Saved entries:

━━━━━━━━

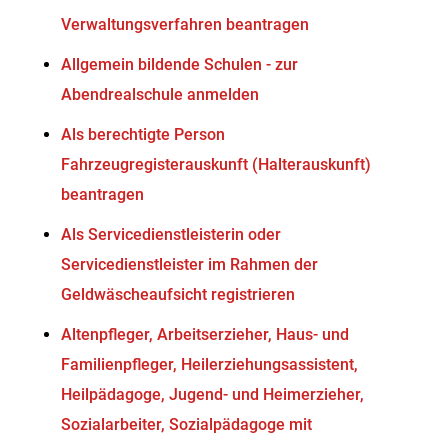
Verwaltungsverfahren beantragen
Allgemein bildende Schulen - zur
Abendrealschule anmelden
Als berechtigte Person
Fahrzeugregisterauskunft (Halterauskunft)
beantragen
Als Servicedienstleisterin oder
Servicedienstleister im Rahmen der
Geldwäscheaufsicht registrieren
Altenpfleger, Arbeitserzieher, Haus- und
Familienpfleger, Heilerziehungsassistent,
Heilpädagoge, Jugend- und Heimerzieher,
Sozialarbeiter, Sozialpädagoge mit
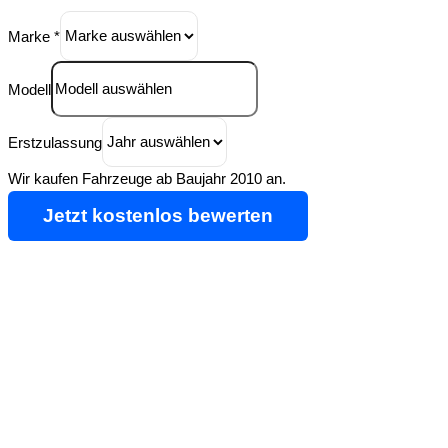
Marke
*
Modell
Erstzulassung
Wir kaufen Fahrzeuge ab Baujahr 2010 an.
Jetzt kostenlos bewerten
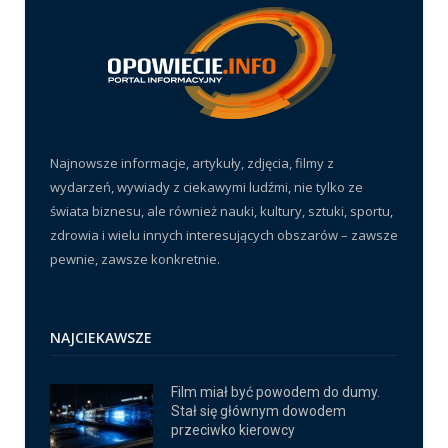
Najnowsze informacje, artykuły, zdjęcia, filmy z
wydarzeń, wywiady z ciekawymi ludźmi, nie tylko ze
świata biznesu, ale również nauki, kultury, sztuki, sportu,
zdrowia i wielu innych interesujących obszarów – zawsze
pewnie, zawsze konkretnie.
NAJCIEKAWSZE
Film miał być powodem do dumy.
Stał się głównym dowodem
przeciwko kierowcy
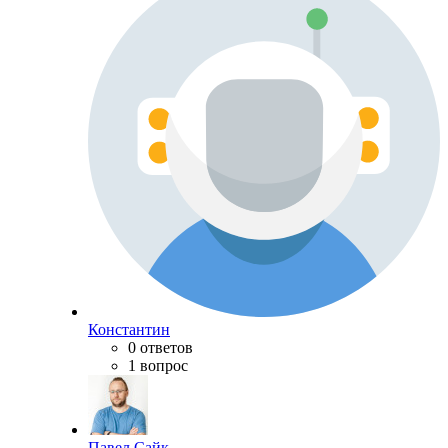
Константин
0 ответов
1 вопрос
Павел Сайк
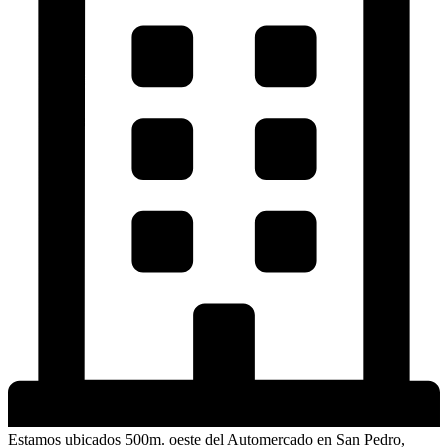
Estamos ubicados 500m. oeste del Automercado en San Pedro,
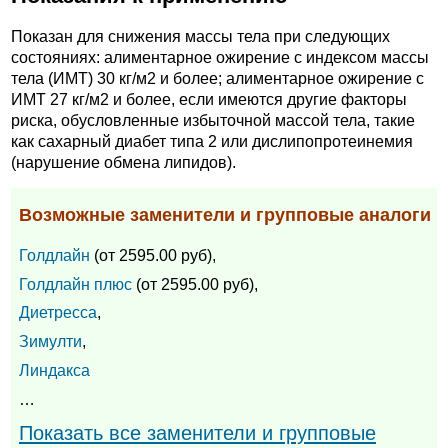
Показан для снижения массы тела при следующих
состояниях: алиментарное ожирение с индексом массы
тела (ИМТ) 30 кг/м2 и более; алиментарное ожирение с
ИМТ 27 кг/м2 и более, если имеются другие факторы
риска, обусловленные избыточной массой тела, такие
как сахарный диабет типа 2 или дислипопротеинемия
(нарушение обмена липидов).
Возможные заменители и групповые аналоги
Голдлайн
(от 2595.00 руб),
Голдлайн плюс
(от 2595.00 руб),
Диетресса
,
Зимулти
,
Линдакса
…
Показать все заменители и групповые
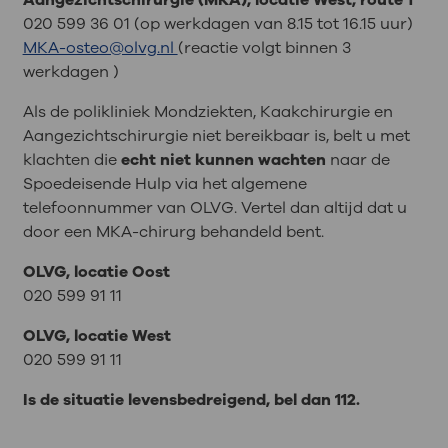
Aangezichtschirurgie (MKA), locatie West, route 1
020 599 36 01 (op werkdagen van 8.15 tot 16.15 uur)
MKA-osteo@olvg.nl
(reactie volgt binnen 3
werkdagen )
Als de polikliniek Mondziekten, Kaakchirurgie en
Aangezichtschirurgie niet bereikbaar is, belt u met
klachten die
echt niet kunnen wachten
naar de
Spoedeisende Hulp via het algemene
telefoonnummer van OLVG. Vertel dan altijd dat u
door een MKA-chirurg behandeld bent.
OLVG, locatie Oost
020 599 91 11
OLVG, locatie West
020 599 91 11
Is de situatie levensbedreigend, bel dan 112.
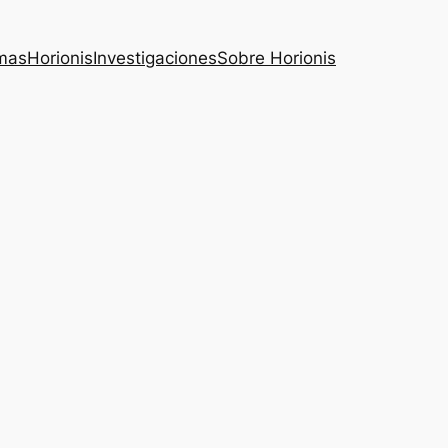
mas
Horionis
Investigaciones
Sobre Horionis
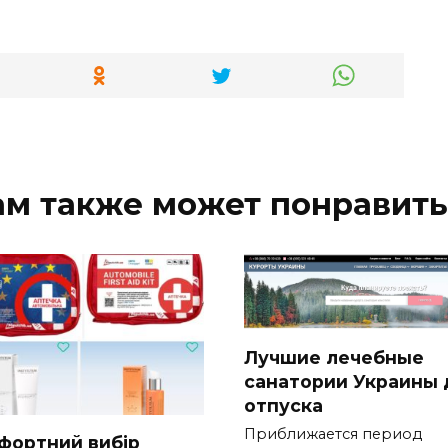
ам также может понравить
Лучшие лечебные
санатории Украины 
отпуска
Приближается период
фортний вибір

━━━━━━━━

## TASK TO COMPLETE
From the records, copy out each line that includes the string "Aangezichtschirurgie".

## WRITTEN REPLY
Aangezichtschirurgie (MKA), locatie West, route 1
Aangezichtschirurgie niet bereikbaar is, belt u met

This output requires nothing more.